SEIS. Hay otras alusiones a García Márquez, aunque sobre todo en tono paródico, a lo largo de la novela. Especialmente en lo relacionado con la violencia: si Cien años de soledad comienza «frente al pelotón de fusilamiento», en la Revolución Mexicana a uno podían «llenarlo de plomo sin concederle la dignidad» de una muerte programada y con un muro detrás. De hecho, el mayor miedo del pequeño Longinos era al empalamiento al que —según se rumoreaba— los rebeldes sometían a sus víctimas.

La irreverencia hacia íconos de la América latina más estandarizada reaparece cuando Longinos se burla de Silvio Rodríguez («esas canciones que escuchamos rumbo a Chapala, la del unicornio y la del disparo de nieve, ¿qué es eso? ¿No es un poco cursi como para estarlos mandando al matadero?») y en sus amigos de juventud: los personajes reales Raphael Sevilla, Agustín Lara, el Che Bohr, un argentino que, en el DF de los años 20, en una ocasión «se quedó en silencio, por una vez en la vida»…

SIETE. El siglo XX mexicano fue más allá, claro, de 1973. Longinos lo entrevé, cuando les pregunta a los Justicia si no se les ocurrió nada mejor que «volar cosas y secuestrar viejos taimados». «¿Y qué tal —dice— juntar diez mil cabrones enojadísimos con el gobierno, armarlos y apoderarse de un pedazo completo del país?; así le hicieron Hidalgo y Madero». Por si la referencia no hubiera quedado clara, Chiapas aparece mencionada en la página siguiente.

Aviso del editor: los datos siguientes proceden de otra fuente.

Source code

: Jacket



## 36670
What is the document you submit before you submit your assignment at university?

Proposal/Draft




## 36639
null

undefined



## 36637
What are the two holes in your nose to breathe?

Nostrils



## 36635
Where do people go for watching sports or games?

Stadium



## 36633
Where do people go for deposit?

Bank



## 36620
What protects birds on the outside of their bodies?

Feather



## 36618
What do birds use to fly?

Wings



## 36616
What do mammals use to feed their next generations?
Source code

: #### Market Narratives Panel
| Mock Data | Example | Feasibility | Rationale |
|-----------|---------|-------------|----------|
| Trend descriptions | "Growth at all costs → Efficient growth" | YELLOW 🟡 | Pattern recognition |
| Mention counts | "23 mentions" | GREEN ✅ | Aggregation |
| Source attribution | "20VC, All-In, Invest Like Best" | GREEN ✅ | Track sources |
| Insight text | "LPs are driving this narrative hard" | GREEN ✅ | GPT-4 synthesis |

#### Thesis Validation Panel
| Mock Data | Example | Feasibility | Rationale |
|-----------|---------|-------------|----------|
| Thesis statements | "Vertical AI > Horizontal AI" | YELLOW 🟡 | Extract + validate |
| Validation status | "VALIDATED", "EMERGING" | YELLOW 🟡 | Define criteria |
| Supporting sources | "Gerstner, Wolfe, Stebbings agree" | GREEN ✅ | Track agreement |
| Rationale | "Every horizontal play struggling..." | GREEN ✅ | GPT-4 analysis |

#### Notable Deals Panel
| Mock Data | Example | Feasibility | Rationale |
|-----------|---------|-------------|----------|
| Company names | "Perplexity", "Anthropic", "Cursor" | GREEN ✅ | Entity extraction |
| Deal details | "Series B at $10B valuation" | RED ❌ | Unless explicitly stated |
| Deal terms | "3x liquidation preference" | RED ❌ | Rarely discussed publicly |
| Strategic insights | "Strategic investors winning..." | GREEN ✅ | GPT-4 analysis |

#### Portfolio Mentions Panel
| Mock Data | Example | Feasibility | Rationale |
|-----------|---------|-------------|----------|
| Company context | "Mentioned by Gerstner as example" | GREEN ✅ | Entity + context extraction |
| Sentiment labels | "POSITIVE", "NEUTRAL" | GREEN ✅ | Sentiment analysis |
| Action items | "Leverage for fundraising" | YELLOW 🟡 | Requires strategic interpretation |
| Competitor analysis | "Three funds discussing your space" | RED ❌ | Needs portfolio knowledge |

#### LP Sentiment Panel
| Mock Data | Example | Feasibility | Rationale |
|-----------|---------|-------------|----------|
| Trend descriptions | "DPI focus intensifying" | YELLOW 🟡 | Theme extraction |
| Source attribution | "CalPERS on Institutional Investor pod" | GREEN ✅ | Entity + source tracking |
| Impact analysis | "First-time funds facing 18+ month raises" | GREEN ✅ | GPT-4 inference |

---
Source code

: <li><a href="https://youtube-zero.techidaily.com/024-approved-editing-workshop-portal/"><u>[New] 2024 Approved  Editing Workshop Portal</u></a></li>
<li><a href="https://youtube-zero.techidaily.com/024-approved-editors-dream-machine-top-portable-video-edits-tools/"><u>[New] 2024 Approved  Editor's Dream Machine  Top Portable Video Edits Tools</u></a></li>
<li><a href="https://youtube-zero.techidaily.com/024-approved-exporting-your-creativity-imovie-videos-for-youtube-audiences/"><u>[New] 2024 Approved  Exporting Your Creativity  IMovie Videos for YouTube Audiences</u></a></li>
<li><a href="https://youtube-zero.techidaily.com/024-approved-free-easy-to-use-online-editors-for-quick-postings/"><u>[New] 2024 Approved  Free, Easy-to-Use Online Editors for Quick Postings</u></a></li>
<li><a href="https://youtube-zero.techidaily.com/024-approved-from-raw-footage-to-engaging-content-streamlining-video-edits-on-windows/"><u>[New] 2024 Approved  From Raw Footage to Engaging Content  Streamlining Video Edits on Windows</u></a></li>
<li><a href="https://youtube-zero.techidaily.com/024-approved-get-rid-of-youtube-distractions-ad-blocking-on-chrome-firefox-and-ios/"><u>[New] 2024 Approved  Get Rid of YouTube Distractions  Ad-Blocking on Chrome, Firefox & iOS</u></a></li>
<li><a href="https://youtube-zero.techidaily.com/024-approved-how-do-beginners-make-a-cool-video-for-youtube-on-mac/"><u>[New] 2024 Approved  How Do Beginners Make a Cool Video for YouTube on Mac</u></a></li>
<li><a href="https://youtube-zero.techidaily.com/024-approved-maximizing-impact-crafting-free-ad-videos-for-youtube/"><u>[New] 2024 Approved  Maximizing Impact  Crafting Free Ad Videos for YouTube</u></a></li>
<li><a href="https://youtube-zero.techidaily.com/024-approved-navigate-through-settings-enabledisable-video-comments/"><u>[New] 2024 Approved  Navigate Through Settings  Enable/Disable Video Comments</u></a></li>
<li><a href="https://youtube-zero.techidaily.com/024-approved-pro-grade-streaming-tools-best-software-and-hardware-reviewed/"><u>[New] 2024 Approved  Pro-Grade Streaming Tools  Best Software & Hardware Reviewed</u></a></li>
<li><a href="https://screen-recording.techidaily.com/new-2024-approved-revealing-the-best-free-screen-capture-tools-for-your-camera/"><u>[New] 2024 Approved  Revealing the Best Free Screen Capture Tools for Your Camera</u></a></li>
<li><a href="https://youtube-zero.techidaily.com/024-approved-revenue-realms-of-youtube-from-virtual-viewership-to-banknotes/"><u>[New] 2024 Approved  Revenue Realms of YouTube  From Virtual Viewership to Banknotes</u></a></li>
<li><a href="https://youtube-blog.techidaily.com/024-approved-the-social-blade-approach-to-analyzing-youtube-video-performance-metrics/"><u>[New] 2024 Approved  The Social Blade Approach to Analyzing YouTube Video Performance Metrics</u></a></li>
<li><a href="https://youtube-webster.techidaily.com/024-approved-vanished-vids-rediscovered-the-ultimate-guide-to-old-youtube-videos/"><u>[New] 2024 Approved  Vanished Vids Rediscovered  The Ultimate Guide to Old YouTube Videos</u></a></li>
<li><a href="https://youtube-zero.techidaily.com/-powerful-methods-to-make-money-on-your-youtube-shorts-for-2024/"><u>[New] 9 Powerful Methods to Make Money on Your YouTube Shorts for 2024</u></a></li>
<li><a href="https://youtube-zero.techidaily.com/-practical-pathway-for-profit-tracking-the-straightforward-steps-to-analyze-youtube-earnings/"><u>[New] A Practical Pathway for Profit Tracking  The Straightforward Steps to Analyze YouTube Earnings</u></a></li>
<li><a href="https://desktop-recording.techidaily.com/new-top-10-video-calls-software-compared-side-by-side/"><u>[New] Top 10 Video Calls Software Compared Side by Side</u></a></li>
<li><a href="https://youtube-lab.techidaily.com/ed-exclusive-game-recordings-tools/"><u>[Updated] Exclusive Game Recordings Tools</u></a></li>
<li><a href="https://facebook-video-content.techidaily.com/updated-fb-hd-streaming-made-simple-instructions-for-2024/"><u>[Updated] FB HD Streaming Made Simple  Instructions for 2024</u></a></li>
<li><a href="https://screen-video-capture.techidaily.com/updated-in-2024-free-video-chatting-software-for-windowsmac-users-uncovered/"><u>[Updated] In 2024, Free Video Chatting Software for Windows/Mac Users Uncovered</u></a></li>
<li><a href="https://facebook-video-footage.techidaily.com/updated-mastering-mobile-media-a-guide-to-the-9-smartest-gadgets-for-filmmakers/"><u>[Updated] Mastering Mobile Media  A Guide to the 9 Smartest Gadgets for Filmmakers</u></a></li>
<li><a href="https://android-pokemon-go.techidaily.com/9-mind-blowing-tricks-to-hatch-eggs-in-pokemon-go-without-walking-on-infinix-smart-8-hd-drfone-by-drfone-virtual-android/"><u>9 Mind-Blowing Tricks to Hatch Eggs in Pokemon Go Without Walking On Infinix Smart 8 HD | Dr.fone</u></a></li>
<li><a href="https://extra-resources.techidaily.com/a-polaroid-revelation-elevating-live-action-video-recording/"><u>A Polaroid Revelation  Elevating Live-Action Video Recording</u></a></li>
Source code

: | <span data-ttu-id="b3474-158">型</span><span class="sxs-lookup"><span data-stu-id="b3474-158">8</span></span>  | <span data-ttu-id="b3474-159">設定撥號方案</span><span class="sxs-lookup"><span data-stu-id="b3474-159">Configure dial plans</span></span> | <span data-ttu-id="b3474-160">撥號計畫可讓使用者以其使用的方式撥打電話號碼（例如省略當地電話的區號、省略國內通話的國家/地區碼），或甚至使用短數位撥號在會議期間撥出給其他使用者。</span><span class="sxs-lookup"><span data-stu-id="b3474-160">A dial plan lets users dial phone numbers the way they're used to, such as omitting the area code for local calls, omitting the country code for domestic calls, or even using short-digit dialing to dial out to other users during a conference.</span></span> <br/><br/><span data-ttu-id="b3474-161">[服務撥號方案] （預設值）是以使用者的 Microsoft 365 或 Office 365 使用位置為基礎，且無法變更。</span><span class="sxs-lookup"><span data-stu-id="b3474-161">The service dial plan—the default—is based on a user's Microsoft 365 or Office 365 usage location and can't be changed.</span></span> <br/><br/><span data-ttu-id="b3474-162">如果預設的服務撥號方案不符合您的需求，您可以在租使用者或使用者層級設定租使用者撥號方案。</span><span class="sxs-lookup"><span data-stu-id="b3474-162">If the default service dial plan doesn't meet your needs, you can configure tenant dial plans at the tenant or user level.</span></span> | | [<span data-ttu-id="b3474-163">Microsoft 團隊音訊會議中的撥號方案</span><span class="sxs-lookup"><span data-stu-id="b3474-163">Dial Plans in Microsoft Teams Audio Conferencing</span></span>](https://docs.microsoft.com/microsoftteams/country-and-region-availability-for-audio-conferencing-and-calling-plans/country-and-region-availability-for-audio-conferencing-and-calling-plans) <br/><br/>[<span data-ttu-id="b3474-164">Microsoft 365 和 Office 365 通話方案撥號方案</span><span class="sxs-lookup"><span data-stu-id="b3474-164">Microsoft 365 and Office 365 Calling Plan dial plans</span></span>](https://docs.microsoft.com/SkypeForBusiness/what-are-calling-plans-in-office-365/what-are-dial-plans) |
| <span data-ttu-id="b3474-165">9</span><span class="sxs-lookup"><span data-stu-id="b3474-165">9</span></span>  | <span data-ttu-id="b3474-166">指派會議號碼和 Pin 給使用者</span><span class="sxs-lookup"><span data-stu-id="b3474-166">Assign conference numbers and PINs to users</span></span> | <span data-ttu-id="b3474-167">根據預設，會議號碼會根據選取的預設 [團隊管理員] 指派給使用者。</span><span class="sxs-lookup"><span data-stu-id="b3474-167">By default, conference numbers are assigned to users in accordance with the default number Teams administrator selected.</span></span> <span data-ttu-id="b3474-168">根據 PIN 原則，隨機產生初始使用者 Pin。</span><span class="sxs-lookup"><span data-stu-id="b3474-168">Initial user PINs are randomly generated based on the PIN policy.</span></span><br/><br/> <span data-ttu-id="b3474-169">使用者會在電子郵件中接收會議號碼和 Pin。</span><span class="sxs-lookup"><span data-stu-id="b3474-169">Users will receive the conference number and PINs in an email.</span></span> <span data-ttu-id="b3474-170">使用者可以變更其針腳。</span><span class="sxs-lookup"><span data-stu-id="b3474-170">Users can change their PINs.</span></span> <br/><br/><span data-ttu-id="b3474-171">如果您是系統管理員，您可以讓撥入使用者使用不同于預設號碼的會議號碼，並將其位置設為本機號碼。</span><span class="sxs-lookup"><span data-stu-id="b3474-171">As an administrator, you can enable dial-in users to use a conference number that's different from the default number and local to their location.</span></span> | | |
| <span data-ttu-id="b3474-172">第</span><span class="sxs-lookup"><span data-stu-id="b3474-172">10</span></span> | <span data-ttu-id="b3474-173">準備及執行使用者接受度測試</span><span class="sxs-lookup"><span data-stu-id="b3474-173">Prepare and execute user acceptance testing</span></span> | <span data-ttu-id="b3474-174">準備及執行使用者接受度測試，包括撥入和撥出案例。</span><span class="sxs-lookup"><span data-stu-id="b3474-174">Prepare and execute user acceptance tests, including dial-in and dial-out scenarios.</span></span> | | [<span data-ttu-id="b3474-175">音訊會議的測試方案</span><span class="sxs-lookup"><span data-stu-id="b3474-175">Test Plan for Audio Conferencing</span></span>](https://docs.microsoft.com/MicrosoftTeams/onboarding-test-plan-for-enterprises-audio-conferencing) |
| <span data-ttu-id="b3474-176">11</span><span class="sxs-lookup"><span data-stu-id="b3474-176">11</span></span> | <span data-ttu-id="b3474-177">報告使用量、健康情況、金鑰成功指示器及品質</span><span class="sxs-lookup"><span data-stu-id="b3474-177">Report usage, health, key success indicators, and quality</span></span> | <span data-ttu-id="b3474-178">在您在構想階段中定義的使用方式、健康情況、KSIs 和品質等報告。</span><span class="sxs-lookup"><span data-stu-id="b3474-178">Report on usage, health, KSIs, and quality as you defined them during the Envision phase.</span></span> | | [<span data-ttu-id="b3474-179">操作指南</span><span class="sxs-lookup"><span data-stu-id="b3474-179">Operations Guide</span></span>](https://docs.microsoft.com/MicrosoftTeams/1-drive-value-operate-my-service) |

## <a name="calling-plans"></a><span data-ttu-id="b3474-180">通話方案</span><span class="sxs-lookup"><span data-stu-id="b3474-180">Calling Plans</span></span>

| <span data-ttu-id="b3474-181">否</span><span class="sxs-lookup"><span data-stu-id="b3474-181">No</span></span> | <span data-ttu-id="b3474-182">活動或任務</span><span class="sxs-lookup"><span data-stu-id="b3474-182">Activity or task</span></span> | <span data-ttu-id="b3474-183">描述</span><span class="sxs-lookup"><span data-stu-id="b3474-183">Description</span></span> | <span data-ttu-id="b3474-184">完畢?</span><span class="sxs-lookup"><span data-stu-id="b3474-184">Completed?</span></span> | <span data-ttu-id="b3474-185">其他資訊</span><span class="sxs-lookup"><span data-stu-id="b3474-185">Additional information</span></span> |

Pero eso ya es asunto reciente, y tiene más que ver con los diarios y la televisión que con la memoria y sus invenciones (la literatura entre ellas). Tras leer Decencia, uno se queda pensando en lo que fue, preguntándose adónde irán los sueños rotos, si será verdad que —como también afirma Longinos— nada cambia nunca. O en el grado de acierto de la expresión de su padre cuando se entera de que han matado al dueño del cine. El hombre, que alteraba las películas para que todas criticaran al gobierno, aparece una mañana ahoracado en un poste de telégrafo y con la lengua arrancada y clavada en la frente. La frase del padre de Longinos incluye un gentilicio que, en realidad, es intercambiable por cualquier otro de América latina, del mundo: «Tanta Revolución para que al final sigamos siendo mexicanos».